Readme — org.replikativ/persistent-sorted-set 0.4.119

Liking cljdoc? Tell your friends :D

A B-tree based persistent sorted set for Clojure/Script.

PersistentSortedSet supports:

transients,
custom comparators,
fast iteration,
efficient slices (iterator over a part of the set),
efficient rseq on slices,
lookup to retrieve actual stored keys,
replace for single-traversal key updates at same logical position,
durable storage with automatic garbage collection via markFreed.

Almost a drop-in replacement for clojure.core/sorted-set, the only difference being this one can’t store nil.

Implementations are provided for Clojure and ClojureScript.

Building

export JAVA8_HOME="/Library/Java/JavaVirtualMachines/jdk1.8.0_202.jdk/Contents/Home"
lein jar

Usage

Dependency:

[io.replikativ/persistent-sorted-set "0.3.100"]

The version follows the pattern 0.3.{commit-count} and is automatically incremented with each commit.

Code:

(require '[org.replikativ.persistent-sorted-set :as set])

(set/sorted-set 3 2 1)
;=> #{1 2 3}

(-> (set/sorted-set 1 2 3 4)
    (conj 2.5))
;=> #{1 2 2.5 3 4}

(-> (set/sorted-set 1 2 3 4)
    (disj 3))
;=> #{1 2 4}

(-> (set/sorted-set 1 2 3 4)
    (contains? 3))
;=> true

(-> (apply set/sorted-set (range 10000))
    (set/slice 5000 5010))
;=> (5000 5001 5002 5003 5004 5005 5006 5007 5008 5009 5010)

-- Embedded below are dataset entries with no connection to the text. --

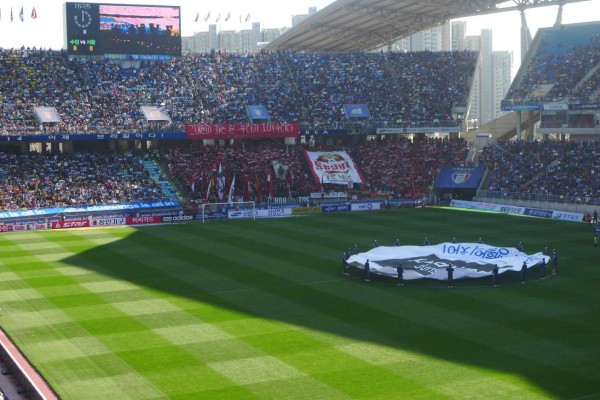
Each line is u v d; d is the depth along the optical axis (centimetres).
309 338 4719
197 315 5312
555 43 13862
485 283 6244
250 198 11706
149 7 13112
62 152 12019
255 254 7762
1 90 12081
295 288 6144
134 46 13075
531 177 11669
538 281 6300
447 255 6875
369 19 13800
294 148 13062
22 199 10488
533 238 8638
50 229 9906
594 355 4334
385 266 6475
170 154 12381
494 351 4422
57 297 5894
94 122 12062
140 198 11150
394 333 4812
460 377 3988
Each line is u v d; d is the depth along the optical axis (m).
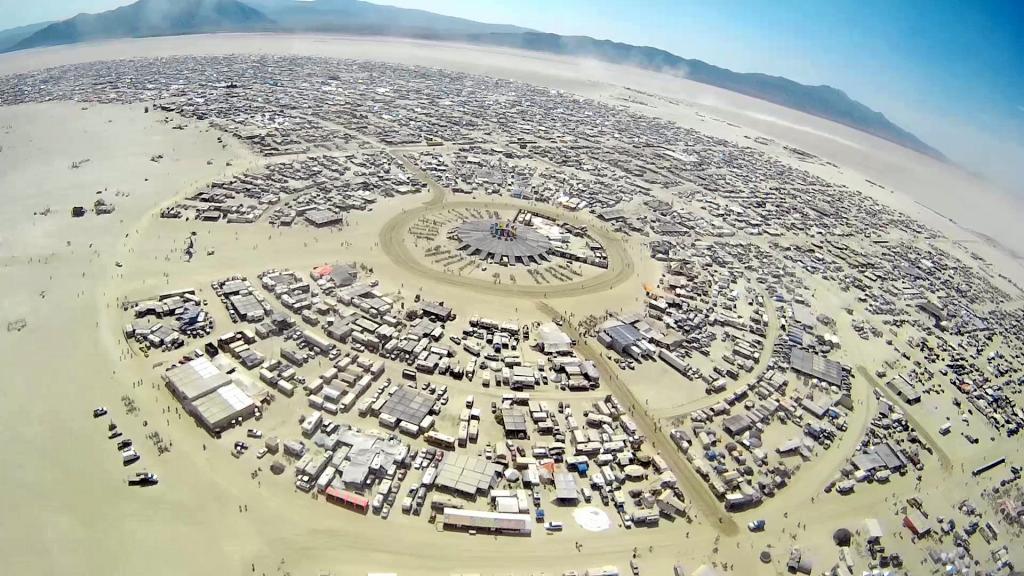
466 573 94.69
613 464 120.81
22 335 138.62
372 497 106.06
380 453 114.31
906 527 115.94
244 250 193.38
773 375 159.88
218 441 114.69
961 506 123.31
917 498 123.69
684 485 118.94
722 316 186.62
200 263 181.50
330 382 133.62
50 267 170.25
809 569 102.75
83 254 179.38
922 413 154.88
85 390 123.62
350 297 169.75
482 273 198.62
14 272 165.50
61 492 100.69
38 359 131.25
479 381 141.62
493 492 108.81
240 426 119.12
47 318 146.12
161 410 120.88
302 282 175.12
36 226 194.75
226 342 142.38
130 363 133.38
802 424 142.00
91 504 99.19
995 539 115.75
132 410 119.75
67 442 110.38
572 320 174.88
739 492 117.25
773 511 115.19
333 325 153.88
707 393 148.38
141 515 98.38
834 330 193.38
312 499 105.00
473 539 100.75
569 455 121.69
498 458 117.94
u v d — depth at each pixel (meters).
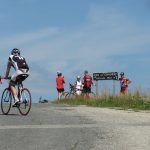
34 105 23.42
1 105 16.95
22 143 10.15
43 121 14.16
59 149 9.52
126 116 16.31
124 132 11.77
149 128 12.52
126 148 9.66
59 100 30.62
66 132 11.74
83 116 15.86
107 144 10.09
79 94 30.75
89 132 11.75
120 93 26.09
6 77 16.64
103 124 13.47
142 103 23.33
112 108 21.61
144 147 9.77
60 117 15.41
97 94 27.67
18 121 14.15
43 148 9.59
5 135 11.24
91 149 9.53
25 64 16.38
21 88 16.44
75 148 9.62
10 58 16.44
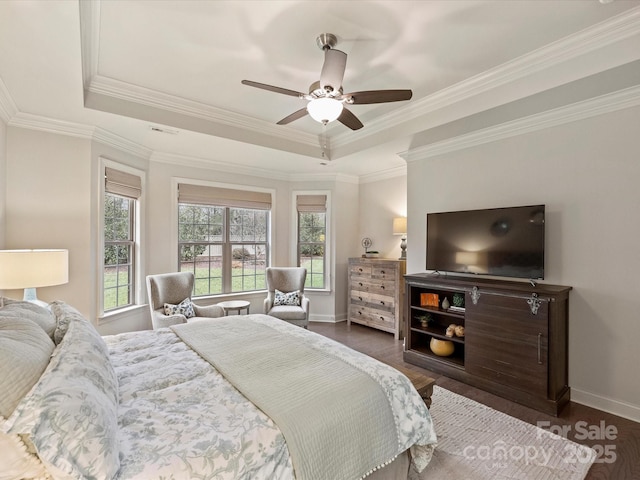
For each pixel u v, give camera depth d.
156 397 1.48
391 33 2.24
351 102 2.30
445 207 3.75
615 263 2.56
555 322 2.54
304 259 5.66
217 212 5.00
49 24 1.75
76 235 3.29
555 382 2.54
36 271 2.49
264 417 1.33
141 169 4.12
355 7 2.00
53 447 0.94
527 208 2.91
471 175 3.51
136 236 4.09
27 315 1.51
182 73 2.77
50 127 3.13
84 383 1.17
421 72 2.75
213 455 1.11
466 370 3.10
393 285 4.59
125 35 2.25
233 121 3.67
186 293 4.12
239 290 5.19
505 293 2.82
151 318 3.93
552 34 2.25
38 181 3.11
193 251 4.77
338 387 1.58
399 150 4.08
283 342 2.21
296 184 5.57
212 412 1.36
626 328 2.51
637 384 2.46
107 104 2.95
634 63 2.12
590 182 2.68
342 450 1.36
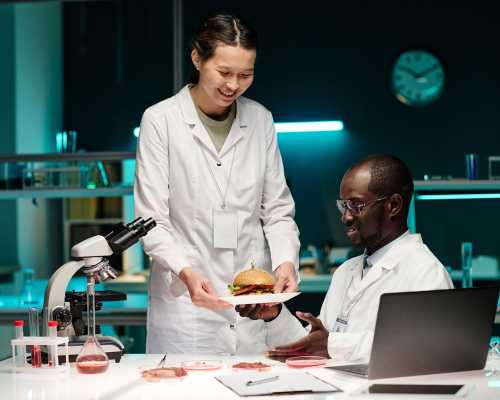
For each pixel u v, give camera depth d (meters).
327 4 6.72
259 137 2.71
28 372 1.93
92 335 1.94
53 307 2.07
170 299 2.57
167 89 6.67
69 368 1.98
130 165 6.55
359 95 6.73
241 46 2.40
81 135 6.78
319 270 5.85
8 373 1.94
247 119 2.69
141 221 2.15
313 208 6.76
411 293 1.78
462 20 6.58
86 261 2.06
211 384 1.77
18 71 5.93
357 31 6.70
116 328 4.93
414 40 6.64
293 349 2.07
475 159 4.33
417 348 1.82
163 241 2.50
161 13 6.64
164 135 2.60
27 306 4.16
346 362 2.00
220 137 2.66
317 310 5.34
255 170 2.67
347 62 6.73
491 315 1.88
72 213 6.38
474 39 6.57
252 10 6.75
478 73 6.57
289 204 2.74
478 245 6.47
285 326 2.26
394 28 6.66
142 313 4.05
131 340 4.93
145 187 2.57
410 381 1.78
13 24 5.86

(-> (apply set/sorted-set (range 10000))
    (set/rslice 5010 5000))
;=> (5010 5009 5008 5007 5006 5005 5004 5003 5002 5001 5000)

(set/sorted-set-by > 1 2 3)
;=> #{3 2 1}

;; lookup returns the actual stored key
(-> (set/sorted-set 1 2 3 4)
    (set/lookup 3))
;=> 3

(-> (set/sorted-set 1 2 3 4)
    (set/lookup 99 :not-found))
;=> :not-found

;; replace updates a key at the same logical position
;; (old-key and new-key must compare equal)
(defn cmp-by-id [[id1 _] [id2 _]] (compare id1 id2))

(-> (set/sorted-set-by cmp-by-id [1 :old] [2 :old] [3 :old])
    (set/replace [2 :old] [2 :new]))
;=> #{[1 :old] [2 :new] [3 :old]}

One can also efficiently seek on the iterators.

(-> (seq (into (set/sorted-set) (range 10)))
    (set/seek 5))
;; => (5 6 7 8 9)

(-> (into (set/sorted-set) (range 100))
    (set/rslice 75 25)
    (set/seek 60)
    (set/seek 30))
;; => (30 29 28 27 26 25)

Development

CI/CD Pipeline

This project uses CircleCI for continuous integration and deployment:

Automated Testing: Both Clojure and ClojureScript tests run on every commit
Code Formatting: Automatic formatting checks with cljfmt ensure consistent code style
Versioning: Releases follow semantic versioning 0.3.{commit-count}, automatically calculated
Deployment: On the main branch, successful builds are automatically:
- Deployed to Clojars
- Released to GitHub

Code Formatting

To ensure consistent code style for easier PR review:

# Check formatting
clj -M:format

# Auto-fix formatting issues
clj -M:ffix

Durability

Clojure version allows efficient storage of Persistent Sorted Set on disk/DB/anywhere.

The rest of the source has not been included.